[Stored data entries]
▼▼▼

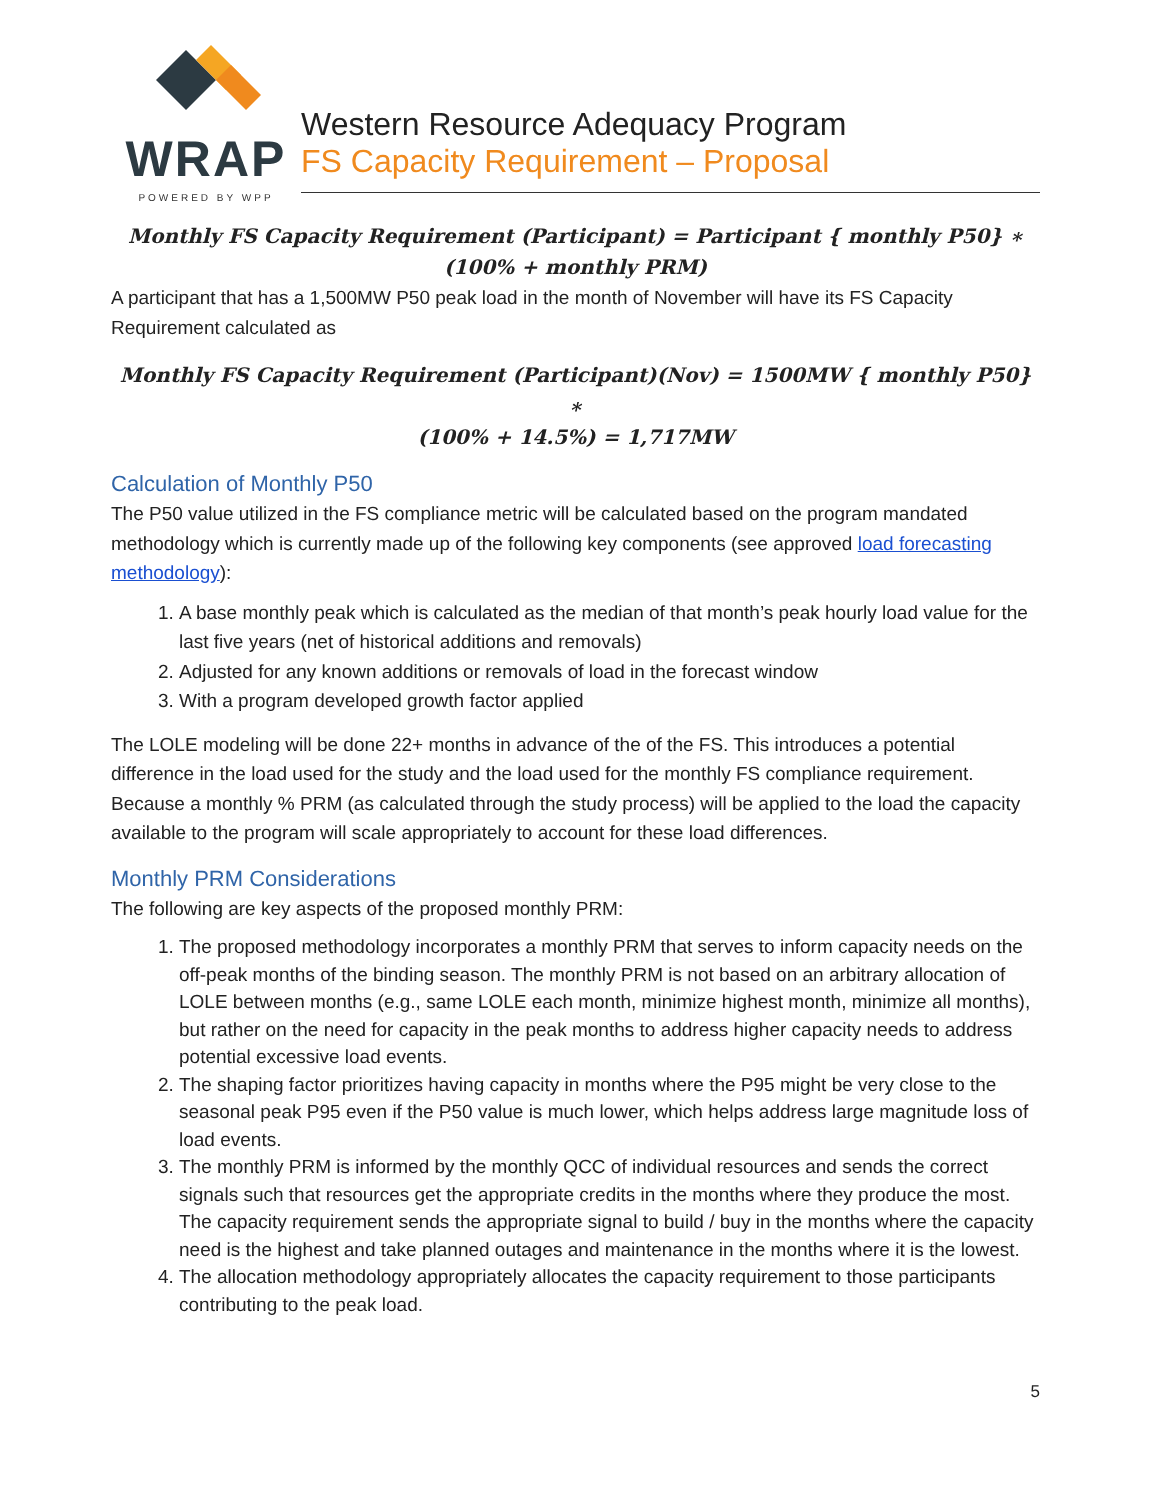WRAP
POWERED BY WPP
Western Resource Adequacy Program
FS Capacity Requirement – Proposal
Monthly FS Capacity Requirement (Participant) = Participant { monthly P50} ∗
(100% + monthly PRM)
A participant that has a 1,500MW P50 peak load in the month of November will have its FS Capacity Requirement calculated as
Monthly FS Capacity Requirement (Participant)(Nov) = 1500MW { monthly P50} ∗
(100% + 14.5%) = 1,717MW
Calculation of Monthly P50
The P50 value utilized in the FS compliance metric will be calculated based on the program mandated methodology which is currently made up of the following key components (see approved load forecasting methodology):
1. A base monthly peak which is calculated as the median of that month’s peak hourly load value for the last five years (net of historical additions and removals)
2. Adjusted for any known additions or removals of load in the forecast window
3. With a program developed growth factor applied
The LOLE modeling will be done 22+ months in advance of the of the FS. This introduces a potential difference in the load used for the study and the load used for the monthly FS compliance requirement. Because a monthly % PRM (as calculated through the study process) will be applied to the load the capacity available to the program will scale appropriately to account for these load differences.
Monthly PRM Considerations
The following are key aspects of the proposed monthly PRM:
1. The proposed methodology incorporates a monthly PRM that serves to inform capacity needs on the off-peak months of the binding season. The monthly PRM is not based on an arbitrary allocation of LOLE between months (e.g., same LOLE each month, minimize highest month, minimize all months), but rather on the need for capacity in the peak months to address higher capacity needs to address potential excessive load events.
2. The shaping factor prioritizes having capacity in months where the P95 might be very close to the seasonal peak P95 even if the P50 value is much lower, which helps address large magnitude loss of load events.
3. The monthly PRM is informed by the monthly QCC of individual resources and sends the correct signals such that resources get the appropriate credits in the months where they produce the most. The capacity requirement sends the appropriate signal to build / buy in the months where the capacity need is the highest and take planned outages and maintenance in the months where it is the lowest.
4. The allocation methodology appropriately allocates the capacity requirement to those participants contributing to the peak load.
5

▲▲▲

Restate exactly each line of the data from the one bearing "4. The allocation" to the end, and add nothing.

4. The allocation methodology appropriately allocates the capacity requirement to those participants contributing to the peak load.
5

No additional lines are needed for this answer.